======== Data for processing

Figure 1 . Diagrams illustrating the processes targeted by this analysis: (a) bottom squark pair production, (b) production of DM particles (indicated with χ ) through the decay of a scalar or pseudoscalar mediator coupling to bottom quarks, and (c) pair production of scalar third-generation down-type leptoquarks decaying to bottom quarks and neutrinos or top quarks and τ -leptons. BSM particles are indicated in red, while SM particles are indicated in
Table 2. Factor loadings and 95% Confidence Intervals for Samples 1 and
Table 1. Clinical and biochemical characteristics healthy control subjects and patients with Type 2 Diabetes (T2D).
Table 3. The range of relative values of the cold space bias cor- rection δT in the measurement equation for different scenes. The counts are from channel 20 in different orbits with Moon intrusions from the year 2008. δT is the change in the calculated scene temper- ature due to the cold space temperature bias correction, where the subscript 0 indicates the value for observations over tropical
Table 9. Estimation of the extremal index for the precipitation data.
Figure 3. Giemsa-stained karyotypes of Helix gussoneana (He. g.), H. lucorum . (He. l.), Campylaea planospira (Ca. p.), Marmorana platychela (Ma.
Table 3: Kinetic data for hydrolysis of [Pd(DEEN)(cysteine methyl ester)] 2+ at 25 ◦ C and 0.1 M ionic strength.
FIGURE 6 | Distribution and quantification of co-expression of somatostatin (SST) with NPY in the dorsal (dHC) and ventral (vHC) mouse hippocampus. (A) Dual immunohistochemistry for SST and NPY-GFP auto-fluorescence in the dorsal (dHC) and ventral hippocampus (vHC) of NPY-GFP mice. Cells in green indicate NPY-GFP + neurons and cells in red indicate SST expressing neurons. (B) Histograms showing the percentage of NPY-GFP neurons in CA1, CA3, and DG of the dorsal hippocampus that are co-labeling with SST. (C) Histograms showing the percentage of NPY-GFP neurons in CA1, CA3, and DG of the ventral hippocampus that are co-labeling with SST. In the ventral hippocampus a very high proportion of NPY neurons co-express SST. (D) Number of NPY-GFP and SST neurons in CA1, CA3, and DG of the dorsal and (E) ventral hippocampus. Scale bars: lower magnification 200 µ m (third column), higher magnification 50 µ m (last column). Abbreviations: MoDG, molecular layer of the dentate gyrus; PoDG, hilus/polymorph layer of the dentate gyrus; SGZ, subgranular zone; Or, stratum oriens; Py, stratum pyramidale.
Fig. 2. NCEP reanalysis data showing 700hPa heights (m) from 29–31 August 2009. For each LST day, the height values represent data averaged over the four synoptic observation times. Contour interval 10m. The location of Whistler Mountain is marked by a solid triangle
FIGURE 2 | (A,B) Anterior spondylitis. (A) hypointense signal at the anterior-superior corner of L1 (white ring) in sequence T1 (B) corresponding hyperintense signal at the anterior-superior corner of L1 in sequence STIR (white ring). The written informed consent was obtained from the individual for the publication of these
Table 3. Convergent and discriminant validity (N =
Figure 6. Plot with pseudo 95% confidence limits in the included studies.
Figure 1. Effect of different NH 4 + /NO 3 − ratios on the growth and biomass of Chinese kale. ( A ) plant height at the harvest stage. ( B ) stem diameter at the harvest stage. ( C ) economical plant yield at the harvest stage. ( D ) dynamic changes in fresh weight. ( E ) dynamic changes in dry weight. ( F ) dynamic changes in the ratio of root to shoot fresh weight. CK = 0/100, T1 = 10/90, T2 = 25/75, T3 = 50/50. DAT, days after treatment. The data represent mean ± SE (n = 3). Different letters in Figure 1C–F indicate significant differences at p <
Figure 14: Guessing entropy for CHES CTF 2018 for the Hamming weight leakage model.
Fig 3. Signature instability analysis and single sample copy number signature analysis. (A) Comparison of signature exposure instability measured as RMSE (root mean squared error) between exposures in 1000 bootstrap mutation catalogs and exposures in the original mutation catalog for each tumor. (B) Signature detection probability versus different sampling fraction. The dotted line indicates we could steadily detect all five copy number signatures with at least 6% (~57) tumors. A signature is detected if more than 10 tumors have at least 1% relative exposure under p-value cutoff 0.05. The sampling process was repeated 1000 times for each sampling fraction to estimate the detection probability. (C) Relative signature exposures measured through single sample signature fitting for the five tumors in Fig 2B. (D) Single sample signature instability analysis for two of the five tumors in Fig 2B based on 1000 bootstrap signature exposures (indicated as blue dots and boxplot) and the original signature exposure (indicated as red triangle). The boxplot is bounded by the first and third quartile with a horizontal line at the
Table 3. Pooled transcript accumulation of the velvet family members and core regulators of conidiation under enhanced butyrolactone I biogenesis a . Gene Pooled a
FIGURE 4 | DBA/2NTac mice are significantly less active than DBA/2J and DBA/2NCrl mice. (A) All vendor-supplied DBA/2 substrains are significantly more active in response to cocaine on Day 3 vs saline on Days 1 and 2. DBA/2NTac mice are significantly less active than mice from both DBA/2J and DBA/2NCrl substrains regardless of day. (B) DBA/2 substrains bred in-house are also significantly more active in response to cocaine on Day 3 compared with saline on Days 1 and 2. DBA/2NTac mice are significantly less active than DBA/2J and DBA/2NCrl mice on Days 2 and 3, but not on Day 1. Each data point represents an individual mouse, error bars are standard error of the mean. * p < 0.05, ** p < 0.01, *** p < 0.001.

================

Reproduce each entry from the records above, character for character.

Figure 1 . Diagrams illustrating the processes targeted by this analysis: (a) bottom squark pair production, (b) production of DM particles (indicated with χ ) through the decay of a scalar or pseudoscalar mediator coupling to bottom quarks, and (c) pair production of scalar third-generation down-type leptoquarks decaying to bottom quarks and neutrinos or top quarks and τ -leptons. BSM particles are indicated in red, while SM particles are indicated in
Table 2. Factor loadings and 95% Confidence Intervals for Samples 1 and
Table 1. Clinical and biochemical characteristics healthy control subjects and patients with Type 2 Diabetes (T2D).
Table 3. The range of relative values of the cold space bias cor- rection δT in the measurement equation for different scenes. The counts are from channel 20 in different orbits with Moon intrusions from the year 2008. δT is the change in the calculated scene temper- ature due to the cold space temperature bias correction, where the subscript 0 indicates the value for observations over tropical
Table 9. Estimation of the extremal index for the precipitation data.
Figure 3. Giemsa-stained karyotypes of Helix gussoneana (He. g.), H. lucorum . (He. l.), Campylaea planospira (Ca. p.), Marmorana platychela (Ma.
Table 3: Kinetic data for hydrolysis of [Pd(DEEN)(cysteine methyl ester)] 2+ at 25 ◦ C and 0.1 M ionic strength.
FIGURE 6 | Distribution and quantification of co-expression of somatostatin (SST) with NPY in the dorsal (dHC) and ventral (vHC) mouse hippocampus. (A) Dual immunohistochemistry for SST and NPY-GFP auto-fluorescence in the dorsal (dHC) and ventral hippocampus (vHC) of NPY-GFP mice. Cells in green indicate NPY-GFP + neurons and cells in red indicate SST expressing neurons. (B) Histograms showing the percentage of NPY-GFP neurons in CA1, CA3, and DG of the dorsal hippocampus that are co-labeling with SST. (C) Histograms showing the percentage of NPY-GFP neurons in CA1, CA3, and DG of the ventral hippocampus that are co-labeling with SST. In the ventral hippocampus a very high proportion of NPY neurons co-express SST. (D) Number of NPY-GFP and SST neurons in CA1, CA3, and DG of the dorsal and (E) ventral hippocampus. Scale bars: lower magnification 200 µ m (third column), higher magnification 50 µ m (last column). Abbreviations: MoDG, molecular layer of the dentate gyrus; PoDG, hilus/polymorph layer of the dentate gyrus; SGZ, subgranular zone; Or, stratum oriens; Py, stratum pyramidale.
Fig. 2. NCEP reanalysis data showing 700hPa heights (m) from 29–31 August 2009. For each LST day, the height values represent data averaged over the four synoptic observation times. Contour interval 10m. The location of Whistler Mountain is marked by a solid triangle
FIGURE 2 | (A,B) Anterior spondylitis. (A) hypointense signal at the anterior-superior corner of L1 (white ring) in sequence T1 (B) corresponding hyperintense signal at the anterior-superior corner of L1 in sequence STIR (white ring). The written informed consent was obtained from the individual for the publication of these
Table 3. Convergent and discriminant validity (N =
Figure 6. Plot with pseudo 95% confidence limits in the included studies.
Figure 1. Effect of different NH 4 + /NO 3 − ratios on the growth and biomass of Chinese kale. ( A ) plant height at the harvest stage. ( B ) stem diameter at the harvest stage. ( C ) economical plant yield at the harvest stage. ( D ) dynamic changes in fresh weight. ( E ) dynamic changes in dry weight. ( F ) dynamic changes in the ratio of root to shoot fresh weight. CK = 0/100, T1 = 10/90, T2 = 25/75, T3 = 50/50. DAT, days after treatment. The data represent mean ± SE (n = 3). Different letters in Figure 1C–F indicate significant differences at p <
Figure 14: Guessing entropy for CHES CTF 2018 for the Hamming weight leakage model.
Fig 3. Signature instability analysis and single sample copy number signature analysis. (A) Comparison of signature exposure instability measured as RMSE (root mean squared error) between exposures in 1000 bootstrap mutation catalogs and exposures in the original mutation catalog for each tumor. (B) Signature detection probability versus different sampling fraction. The dotted line indicates we could steadily detect all five copy number signatures with at least 6% (~57) tumors. A signature is detected if more than 10 tumors have at least 1% relative exposure under p-value cutoff 0.05. The sampling process was repeated 1000 times for each sampling fraction to estimate the detection probability. (C) Relative signature exposures measured through single sample signature fitting for the five tumors in Fig 2B. (D) Single sample signature instability analysis for two of the five tumors in Fig 2B based on 1000 bootstrap signature exposures (indicated as blue dots and boxplot) and the original signature exposure (indicated as red triangle). The boxplot is bounded by the first and third quartile with a horizontal line at the
Table 3. Pooled transcript accumulation of the velvet family members and core regulators of conidiation under enhanced butyrolactone I biogenesis a . Gene Pooled a
FIGURE 4 | DBA/2NTac mice are significantly less active than DBA/2J and DBA/2NCrl mice. (A) All vendor-supplied DBA/2 substrains are significantly more active in response to cocaine on Day 3 vs saline on Days 1 and 2. DBA/2NTac mice are significantly less active than mice from both DBA/2J and DBA/2NCrl substrains regardless of day. (B) DBA/2 substrains bred in-house are also significantly more active in response to cocaine on Day 3 compared with saline on Days 1 and 2. DBA/2NTac mice are significantly less active than DBA/2J and DBA/2NCrl mice on Days 2 and 3, but not on Day 1. Each data point represents an individual mouse, error bars are standard error of the mean. * p < 0.05, ** p < 0.01, *** p < 0.001.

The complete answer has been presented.